Sur le plan écologique, le constat est simple: épuisement à court terme des ressources énergétiques selon notre rythme actuel de consommation, raréfaction des ressources minières et augmentation de leur coût d’extraction, dégradation de l’environnement et l’évolution de nos modes alimentaires qui ne mène qu’à l’obésité dans les pays développés et la malnutrition dans les autres.
Aux vues de ces constations, le minimum est la prise de conscience pour nous tous qu’un nouveau paradigme est nécessaire, il peut être évolutif avec une première phase qui placerait les secteurs clés de l’économie, de la santé et certains moyens de production sous contrôle démocratique faisant fi de tout productivisme outrancier et afin de s’assurer qu’ils répondent aux besoins de la population, dans un second temps il serait nécessaire de réfléchir à revenir à une consommation raisonnée et raisonnable, des modes de production respectueux de l’homme et de l’environnement, des approvisionnements et productions privilégiant les circuits courts,…
Conclusion
Interrogé par Reporterre, le climatologue Philippe Ciais dit: « Les émissions de polluants sont intimement liées à l’activité économique. Si la croissance s’arrête subitement comme en ce moment, on baisse directement les émissions. C’est logique. L’épisode du coronavirus nous apporte une preuve élémentaire face aux climatosceptiques et tous ceux qui croient encore qu’il n’existe pas de corrélation entre les activités humaines et le taux de gaz à effet de serre dans l’atmosphère. » (Article complet)
Mais dans le même temps, Faith Birol, dans le Guardian s’inquiète des « conséquences de la récession sur les investissements écologiques. La crise pourrait compromettre la transition vers des énergies propres. » (Article complet)

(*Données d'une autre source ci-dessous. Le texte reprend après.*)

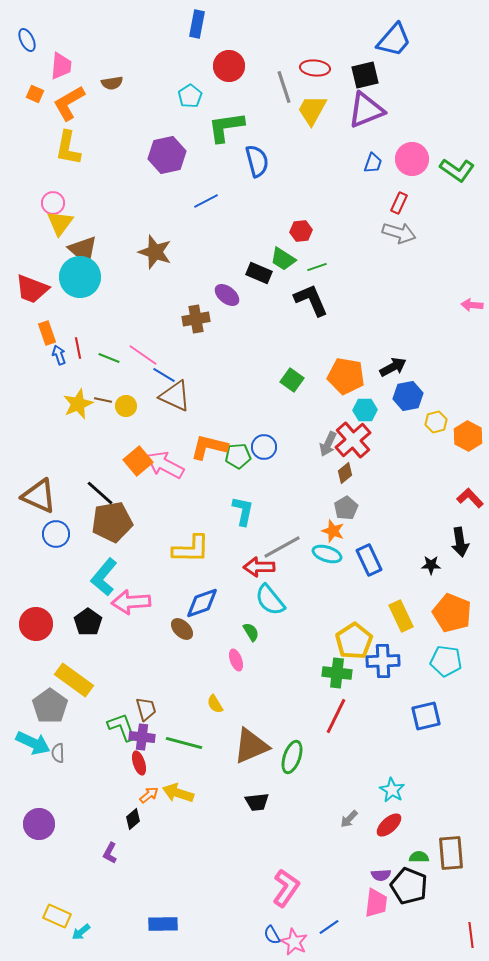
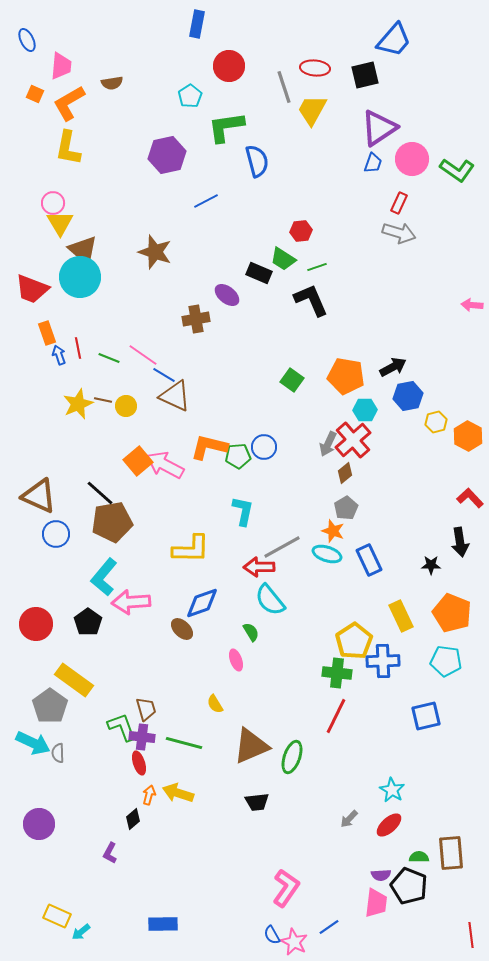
purple triangle at (366, 110): moved 13 px right, 18 px down; rotated 12 degrees counterclockwise
yellow triangle at (60, 223): rotated 8 degrees counterclockwise
orange arrow at (149, 795): rotated 36 degrees counterclockwise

Ne nous laissons pas entrainer de nouveau dans une spirale qui ne nous mènera qu’à la même situation dans peu de temps avec une nouvelle crise qui sera écologique, économique ou sanitaire. Prenons notre destin en main et agissons.
Devenons un nouvel élément de la classification avec l’Homo reciprocans, définit en sociologie comme un être qui fonde sa vie sur l’échange et le bien commun.
Pour espérer, on ne peut que citer Mathieu Ricard, dans son livre « Plaidoyer pour l’altruisme » : « Les Homo reciprocans sont motivés par le désir de coopérer et le bien de la communauté ».
Dominique MALDANT, co-fondateur des Compagnons de ThotHestia.